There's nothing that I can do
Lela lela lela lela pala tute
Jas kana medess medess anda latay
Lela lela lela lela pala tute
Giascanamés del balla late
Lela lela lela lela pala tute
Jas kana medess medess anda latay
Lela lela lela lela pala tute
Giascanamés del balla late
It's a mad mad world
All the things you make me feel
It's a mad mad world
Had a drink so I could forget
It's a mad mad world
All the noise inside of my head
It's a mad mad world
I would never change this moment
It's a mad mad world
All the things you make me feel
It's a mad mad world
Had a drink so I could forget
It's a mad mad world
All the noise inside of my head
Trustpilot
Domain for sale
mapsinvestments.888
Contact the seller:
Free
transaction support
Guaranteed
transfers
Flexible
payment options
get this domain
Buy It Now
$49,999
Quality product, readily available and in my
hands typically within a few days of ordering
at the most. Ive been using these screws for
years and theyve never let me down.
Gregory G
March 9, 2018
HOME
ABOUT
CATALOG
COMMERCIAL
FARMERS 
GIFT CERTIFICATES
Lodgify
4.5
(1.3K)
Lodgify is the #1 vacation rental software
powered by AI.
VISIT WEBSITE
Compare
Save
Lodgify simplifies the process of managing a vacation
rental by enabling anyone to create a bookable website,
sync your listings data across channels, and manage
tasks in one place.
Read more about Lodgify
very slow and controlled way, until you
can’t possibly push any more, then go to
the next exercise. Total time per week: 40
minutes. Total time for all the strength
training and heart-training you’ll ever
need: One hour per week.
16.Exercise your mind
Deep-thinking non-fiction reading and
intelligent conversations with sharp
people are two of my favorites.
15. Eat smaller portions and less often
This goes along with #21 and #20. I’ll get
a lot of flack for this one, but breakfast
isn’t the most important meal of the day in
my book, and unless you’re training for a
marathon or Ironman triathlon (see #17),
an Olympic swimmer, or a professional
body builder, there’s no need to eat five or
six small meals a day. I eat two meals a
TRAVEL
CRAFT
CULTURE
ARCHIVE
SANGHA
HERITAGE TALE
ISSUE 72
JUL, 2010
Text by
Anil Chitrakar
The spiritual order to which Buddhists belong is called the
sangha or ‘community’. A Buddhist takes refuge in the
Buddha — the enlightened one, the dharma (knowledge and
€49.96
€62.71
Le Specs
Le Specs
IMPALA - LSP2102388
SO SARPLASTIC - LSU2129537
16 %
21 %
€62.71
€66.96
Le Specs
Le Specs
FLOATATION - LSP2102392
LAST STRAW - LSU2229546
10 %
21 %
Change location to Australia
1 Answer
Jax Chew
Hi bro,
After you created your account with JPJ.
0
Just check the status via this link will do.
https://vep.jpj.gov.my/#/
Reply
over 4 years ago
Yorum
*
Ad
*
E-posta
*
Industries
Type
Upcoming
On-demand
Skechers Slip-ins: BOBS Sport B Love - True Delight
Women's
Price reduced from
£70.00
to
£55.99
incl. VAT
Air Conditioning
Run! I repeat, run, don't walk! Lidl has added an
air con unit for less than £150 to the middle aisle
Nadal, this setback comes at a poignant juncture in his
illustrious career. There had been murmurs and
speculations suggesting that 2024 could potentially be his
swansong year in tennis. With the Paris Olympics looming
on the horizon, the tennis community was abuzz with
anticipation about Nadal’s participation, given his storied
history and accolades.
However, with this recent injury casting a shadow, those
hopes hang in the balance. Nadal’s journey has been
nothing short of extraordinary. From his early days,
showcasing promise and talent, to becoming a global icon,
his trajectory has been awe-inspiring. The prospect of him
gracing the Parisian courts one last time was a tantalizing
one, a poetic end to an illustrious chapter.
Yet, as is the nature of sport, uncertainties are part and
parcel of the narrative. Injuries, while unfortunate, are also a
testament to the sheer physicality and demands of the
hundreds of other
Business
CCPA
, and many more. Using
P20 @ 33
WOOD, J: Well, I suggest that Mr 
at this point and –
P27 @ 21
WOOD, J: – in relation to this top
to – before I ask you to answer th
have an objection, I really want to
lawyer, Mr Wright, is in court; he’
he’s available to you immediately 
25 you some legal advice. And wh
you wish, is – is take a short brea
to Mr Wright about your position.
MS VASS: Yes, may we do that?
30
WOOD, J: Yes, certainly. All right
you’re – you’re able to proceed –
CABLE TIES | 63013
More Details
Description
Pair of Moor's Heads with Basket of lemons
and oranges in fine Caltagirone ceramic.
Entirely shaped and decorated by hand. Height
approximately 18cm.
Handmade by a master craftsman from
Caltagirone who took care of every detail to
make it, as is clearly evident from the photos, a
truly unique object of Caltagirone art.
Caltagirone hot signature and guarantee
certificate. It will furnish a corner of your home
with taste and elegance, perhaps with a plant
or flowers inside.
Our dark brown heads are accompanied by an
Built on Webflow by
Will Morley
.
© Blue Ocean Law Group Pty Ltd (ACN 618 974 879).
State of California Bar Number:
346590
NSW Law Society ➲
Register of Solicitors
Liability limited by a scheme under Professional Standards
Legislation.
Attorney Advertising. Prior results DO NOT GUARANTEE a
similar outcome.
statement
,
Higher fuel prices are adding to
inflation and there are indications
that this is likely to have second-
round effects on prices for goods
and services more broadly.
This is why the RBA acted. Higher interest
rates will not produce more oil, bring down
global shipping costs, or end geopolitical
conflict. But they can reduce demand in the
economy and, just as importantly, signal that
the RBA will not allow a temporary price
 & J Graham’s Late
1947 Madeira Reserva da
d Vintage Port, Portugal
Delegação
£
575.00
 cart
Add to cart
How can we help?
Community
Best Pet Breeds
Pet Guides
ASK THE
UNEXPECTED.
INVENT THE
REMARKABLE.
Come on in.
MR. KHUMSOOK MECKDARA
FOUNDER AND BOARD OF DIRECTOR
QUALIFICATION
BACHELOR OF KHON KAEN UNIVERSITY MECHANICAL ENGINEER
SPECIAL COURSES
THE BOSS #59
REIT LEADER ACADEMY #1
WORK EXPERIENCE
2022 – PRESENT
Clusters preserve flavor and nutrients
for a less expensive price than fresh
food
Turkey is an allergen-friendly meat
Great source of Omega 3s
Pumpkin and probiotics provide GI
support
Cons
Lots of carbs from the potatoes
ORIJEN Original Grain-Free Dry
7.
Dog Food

════════════════════

§ **WORK TO COMPLETE**
Would you tally the lines above that include "illustrious" and reply with only the total?

§ **RESULT**
2